Mars still fascinates us. We may have lost the canals and the Martians[2], but we have gained something far greater - knowledge and the awe of nature. One day, perhaps within our lifetimes, humans will travel to Mars and walk on the surface of another planet. We have visited our moon, but that is like putting your toes in the water on the scale of the universe. By getting to Mars, we will be wading in up to our knees. We will be exploring the tide pools and the things that scurry under rocks as the waves of the cosmic ocean lap gently around our ankles. We—or perhaps our robots may beat us to it—may find the first compelling evidence that we are not alone in the immensity of space. There is a lot to learn, about both the universe and ourselves.

Mars, the god of war, may be our greatest step yet to harmony and enlightenment.

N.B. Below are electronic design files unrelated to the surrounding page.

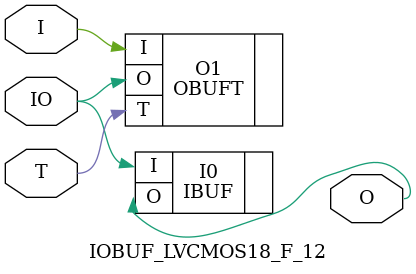
<source format=v>


`timescale  1 ps / 1 ps


module IOBUF_LVCMOS18_F_12 (O, IO, I, T);

    output O;

    inout  IO;

    input  I, T;

        OBUFT #(.IOSTANDARD("LVCMOS18"), .SLEW("FAST"), .DRIVE(12)) O1 (.O(IO), .I(I), .T(T)); 
	IBUF #(.IOSTANDARD("LVCMOS18"))  I0 (.O(O), .I(IO));
        

endmodule



</source>
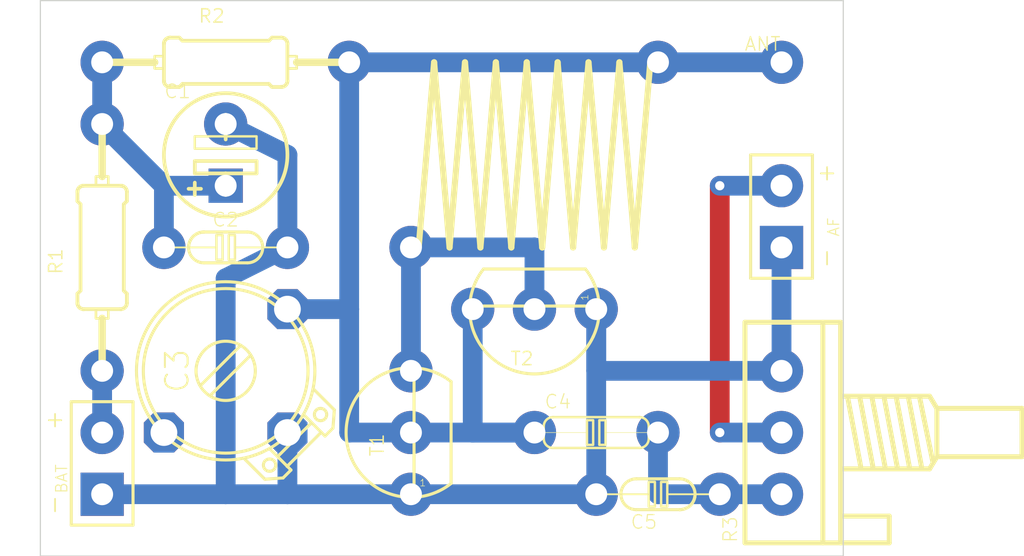
<source format=kicad_pcb>
(kicad_pcb (version 20210424) (generator pcbnew)

  (general
    (thickness 1.6)
  )

  (paper "A4")
  (layers
    (0 "F.Cu" signal)
    (31 "B.Cu" signal)
    (32 "B.Adhes" user "B.Adhesive")
    (33 "F.Adhes" user "F.Adhesive")
    (34 "B.Paste" user)
    (35 "F.Paste" user)
    (36 "B.SilkS" user "B.Silkscreen")
    (37 "F.SilkS" user "F.Silkscreen")
    (38 "B.Mask" user)
    (39 "F.Mask" user)
    (40 "Dwgs.User" user "User.Drawings")
    (41 "Cmts.User" user "User.Comments")
    (42 "Eco1.User" user "User.Eco1")
    (43 "Eco2.User" user "User.Eco2")
    (44 "Edge.Cuts" user)
    (45 "Margin" user)
    (46 "B.CrtYd" user "B.Courtyard")
    (47 "F.CrtYd" user "F.Courtyard")
    (48 "B.Fab" user)
    (49 "F.Fab" user)
    (50 "User.1" user)
    (51 "User.2" user)
    (52 "User.3" user)
    (53 "User.4" user)
    (54 "User.5" user)
    (55 "User.6" user)
    (56 "User.7" user)
    (57 "User.8" user)
    (58 "User.9" user)
  )

  (setup
    (pad_to_mask_clearance 0)
    (pcbplotparams
      (layerselection 0x00010fc_ffffffff)
      (disableapertmacros false)
      (usegerberextensions false)
      (usegerberattributes true)
      (usegerberadvancedattributes true)
      (creategerberjobfile true)
      (svguseinch false)
      (svgprecision 6)
      (excludeedgelayer true)
      (plotframeref false)
      (viasonmask false)
      (mode 1)
      (useauxorigin false)
      (hpglpennumber 1)
      (hpglpenspeed 20)
      (hpglpendiameter 15.000000)
      (dxfpolygonmode true)
      (dxfimperialunits true)
      (dxfusepcbnewfont true)
      (psnegative false)
      (psa4output false)
      (plotreference true)
      (plotvalue true)
      (plotinvisibletext false)
      (sketchpadsonfab false)
      (subtractmaskfromsilk false)
      (outputformat 1)
      (mirror false)
      (drillshape 1)
      (scaleselection 1)
      (outputdirectory "")
    )
  )

  (net 0 "")
  (net 1 "N$3")
  (net 2 "N$6")
  (net 3 "N$1")
  (net 4 "N$5")
  (net 5 "GND")
  (net 6 "N$2")
  (net 7 "VCC")

  (footprint "FM-Radio-Simple-Receiver:C050-020X036_V" (layer "F.Cu") (at 139.6111 103.7336 -90))

  (footprint "FM-Radio-Simple-Receiver:TO92" (layer "F.Cu") (at 152.3111 106.2736 -90))

  (footprint "FM-Radio-Simple-Receiver:C050-020X036_V" (layer "F.Cu") (at 157.3911 113.8936 90))

  (footprint "FM-Radio-Simple-Receiver:C050-020X044" (layer "F.Cu") (at 154.8511 111.3536))

  (footprint "FM-Radio-Simple-Receiver:POT" (layer "F.Cu") (at 162.4711 111.3536 90))

  (footprint "FM-Radio-Simple-Receiver:TRIM-2222-808" (layer "F.Cu") (at 139.6111 108.8136 90))

  (footprint "FM-Radio-Simple-Receiver:SPAD-+" (layer "F.Cu") (at 134.5311 112.6236))

  (footprint "FM-Radio-Simple-Receiver:SPAD+-" (layer "F.Cu") (at 162.4711 102.4636))

  (footprint "FM-Radio-Simple-Receiver:0204_10" (layer "F.Cu") (at 139.6111 96.1136))

  (footprint "FM-Radio-Simple-Receiver:TO92" (layer "F.Cu") (at 147.2311 111.3536 180))

  (footprint "FM-Radio-Simple-Receiver:SPAD" (layer "F.Cu") (at 162.4711 96.1136 -90))

  (footprint "FM-Radio-Simple-Receiver:E2,5-5_V" (layer "F.Cu") (at 139.6111 99.9236))

  (footprint "FM-Radio-Simple-Receiver:L-10_10X" (layer "F.Cu") (at 154.8511 101.1936 -90))

  (footprint "FM-Radio-Simple-Receiver:0204_10" (layer "F.Cu") (at 134.5311 103.7336 90))

  (gr_line (start 165.0111 93.5736) (end 131.9911 93.5736) (layer "Edge.Cuts") (width 0.05) (tstamp 239fc802-2485-475b-bd0c-9e4b35020349))
  (gr_line (start 131.9911 93.5736) (end 131.9911 116.4336) (layer "Edge.Cuts") (width 0.05) (tstamp 26ef6651-d940-4da1-86ca-c35292a11c78))
  (gr_line (start 131.9911 116.4336) (end 165.0111 116.4336) (layer "Edge.Cuts") (width 0.05) (tstamp bb8e3e09-93aa-4c63-9282-28ae6695747c))
  (gr_line (start 165.0111 116.4336) (end 165.0111 93.5736) (layer "Edge.Cuts") (width 0.05) (tstamp cf713f5f-4f83-4c12-a753-7175dd9ccc56))

  (segment (start 159.9311 113.8936) (end 157.3911 113.8936) (width 0.8128) (layer "B.Cu") (net 1) (tstamp 2565e299-76c2-4f52-ab0a-de96d3c33b55))
  (segment (start 162.4711 113.8936) (end 159.9311 113.8936) (width 0.8128) (layer "B.Cu") (net 1) (tstamp 9fe73b3c-1c1e-4a7e-bde4-fecb2ab865cd))
  (segment (start 157.3911 113.8936) (end 157.3911 111.3536) (width 0.8128) (layer "B.Cu") (net 1) (tstamp e6187fdc-8a71-4fb1-8b03-a9706e92bbef))
  (segment (start 159.9311 111.3536) (end 159.9311 101.1936) (width 0.8128) (layer "F.Cu") (net 2) (tstamp 53e97010-a25d-4d8b-a5c5-44a6a0756504))
  (via (at 159.9311 101.1936) (size 0.7874) (drill 0.381) (layers "F.Cu" "B.Cu") (net 2) (tstamp 3341241a-a124-4de4-b0ba-12e257bab394))
  (via (at 159.9311 111.3536) (size 0.7874) (drill 0.381) (layers "F.Cu" "B.Cu") (net 2) (tstamp 9c36f84f-fbe3-4ad9-8b69-2d3ae4dba92f))
  (segment (start 159.9311 101.1936) (end 162.4711 101.1936) (width 0.8128) (layer "B.Cu") (net 2) (tstamp 77e388ed-0ba5-47e8-93ff-2e699393fb12))
  (segment (start 162.4711 111.3536) (end 159.9311 111.3536) (width 0.8128) (layer "B.Cu") (net 2) (tstamp ba2776fa-3d9d-4486-8bac-eb224b3617ff))
  (segment (start 147.2311 111.3536) (end 144.6911 111.3536) (width 0.8128) (layer "B.Cu") (net 3) (tstamp 3879c6c5-56f8-412b-a7d1-172d264587ad))
  (segment (start 144.6911 96.1136) (end 144.6911 106.2736) (width 0.8128) (layer "B.Cu") (net 3) (tstamp 51a669c4-af99-4e3b-a1bf-2d1c64f5dfe0))
  (segment (start 162.4711 96.1136) (end 157.3911 96.1136) (width 0.8128) (layer "B.Cu") (net 3) (tstamp 690f714c-7a9b-4103-a3aa-e2e4ef64c1cc))
  (segment (start 144.6911 96.1136) (end 157.3911 96.1136) (width 0.8128) (layer "B.Cu") (net 3) (tstamp 9b47f37e-9ea3-4f65-ad29-625b4a445010))
  (segment (start 144.6911 111.3536) (end 144.6911 106.2736) (width 0.8128) (layer "B.Cu") (net 3) (tstamp 9e165a2b-953c-4fb8-84ae-6caf81977d91))
  (segment (start 144.6911 106.2736) (end 142.1511 106.2736) (width 0.8128) (layer "B.Cu") (net 3) (tstamp a612f4c7-bf70-4ae6-9d33-581240fc5346))
  (segment (start 149.7711 111.3536) (end 149.7711 106.2736) (width 0.8128) (layer "B.Cu") (net 3) (tstamp ada37d0b-99b3-471d-8d8d-7163ef285f28))
  (segment (start 152.3111 111.3536) (end 149.7711 111.3536) (width 0.8128) (layer "B.Cu") (net 3) (tstamp b6021cc3-59b4-48c5-83df-15ca4a5c24e3))
  (segment (start 147.2311 111.3536) (end 152.3111 111.3536) (width 0.8128) (layer "B.Cu") (net 3) (tstamp f08ffe54-f402-4e0b-aec3-f7cb7bad60ef))
  (segment (start 147.2311 108.8136) (end 147.2311 103.7336) (width 0.8128) (layer "B.Cu") (net 4) (tstamp 1d7630aa-9b4d-4fcc-ae73-160226957f89))
  (segment (start 152.3111 103.7336) (end 152.3111 106.2736) (width 0.8128) (layer "B.Cu") (net 4) (tstamp ca9c9caf-c693-41d6-98ca-ed8f67a52580))
  (segment (start 147.2311 103.7336) (end 152.3111 103.7336) (width 0.8128) (layer "B.Cu") (net 4) (tstamp f84c2bdf-89c8-489c-abef-a8660c9949ed))
  (segment (start 139.6111 105.0036) (end 142.1511 103.7336) (width 0.8128) (layer "B.Cu") (net 5) (tstamp 12743821-ae47-4dcb-a90c-714059c76d25))
  (segment (start 154.8511 108.8136) (end 162.4711 108.8136) (width 0.8128) (layer "B.Cu") (net 5) (tstamp 12c0f9e5-4e65-402b-90c1-a30762d46f96))
  (segment (start 139.6111 113.8936) (end 139.6111 105.0036) (width 0.8128) (layer "B.Cu") (net 5) (tstamp 1a9348f6-01a7-4a1a-85c3-58be19e426cb))
  (segment (start 142.1511 103.7336) (end 142.1511 99.9236) (width 0.8128) (layer "B.Cu") (net 5) (tstamp 213aeefb-0a8b-4e1d-9be0-2b0b23c4d0d3))
  (segment (start 139.6111 113.8936) (end 134.5311 113.8936) (width 0.8128) (layer "B.Cu") (net 5) (tstamp 2c36bd20-e57f-4ee0-8fc6-064d416d706f))
  (segment (start 154.8511 113.8936) (end 154.8511 106.2736) (width 0.8128) (layer "B.Cu") (net 5) (tstamp 2e617865-7739-4c73-b283-e487a7c93507))
  (segment (start 162.4711 108.8136) (end 162.4711 103.7336) (width 0.8128) (layer "B.Cu") (net 5) (tstamp 4c556d0f-a854-4b76-8c23-5bcee5c1ac64))
  (segment (start 142.1511 113.8936) (end 147.2311 113.8936) (width 0.8128) (layer "B.Cu") (net 5) (tstamp 6ff9d47c-3e9a-4edf-b8b3-48fe9be5ba9c))
  (segment (start 142.1511 99.9236) (end 139.6111 98.6536) (width 0.8128) (layer "B.Cu") (net 5) (tstamp 847b1c4d-5adb-4e2c-a8e4-f9901a9a75d9))
  (segment (start 154.8511 106.2736) (end 154.8511 108.8136) (width 0.8128) (layer "B.Cu") (net 5) (tstamp 9b2e8255-625c-4dc7-8a2a-1db09f0299dd))
  (segment (start 142.1511 113.8936) (end 139.6111 113.8936) (width 0.8128) (layer "B.Cu") (net 5) (tstamp a9c30c66-f303-4a72-9d24-a823bf5edee7))
  (segment (start 147.2311 113.8936) (end 154.8511 113.8936) (width 0.8128) (layer "B.Cu") (net 5) (tstamp c4589aff-7aff-4b8b-bdaf-7e67fe0343ec))
  (segment (start 142.1511 111.3536) (end 142.1511 113.8936) (width 0.8128) (layer "B.Cu") (net 5) (tstamp d13daf82-3be8-4619-aed6-bfff819857ab))
  (segment (start 134.5311 96.1136) (end 134.5311 98.6536) (width 0.8128) (layer "B.Cu") (net 6) (tstamp 01539abe-4d82-4c5f-a46a-a20c5e495dc8))
  (segment (start 137.0711 103.7336) (end 137.0711 101.1936) (width 0.8128) (layer "B.Cu") (net 6) (tstamp 6e9b9d90-cb2d-4ca8-99dc-f8b411399ca9))
  (segment (start 137.0711 101.1936) (end 139.6111 101.1936) (width 0.8128) (layer "B.Cu") (net 6) (tstamp e227933a-ad51-473a-bf5b-7305806b915c))
  (segment (start 134.5311 98.6536) (end 137.0711 101.1936) (width 0.8128) (layer "B.Cu") (net 6) (tstamp eedf8039-3ced-4b00-a312-37014fee991e))
  (segment (start 134.5311 111.3536) (end 134.5311 108.8136) (width 0.8128) (layer "B.Cu") (net 7) (tstamp 3a065a71-d2d0-4bbc-9e3f-c077b2666283))

)

</source>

It has already inspired many individuals throughout history to achieve things far beyond what they would have imagined when they first saw the red planet. But the most exciting time in the human understanding of Mars is just around the corner in front of us.


Title image: Public domain image by NASA, from Wikimedia Commons.

[1] The constellation name is Scorpius, though most people probably think of it as Scorpio, following the astrological nomenclature.

[2] Although not entirely. The growing steampunk aesthetic lends itself to Victorian imaginings, including the notion of a Mars inhabited by a canal-building civilisation. The roleplaying game Space: 1889 explores the possibilities and provides a popular setting for gaming adventure in such a world.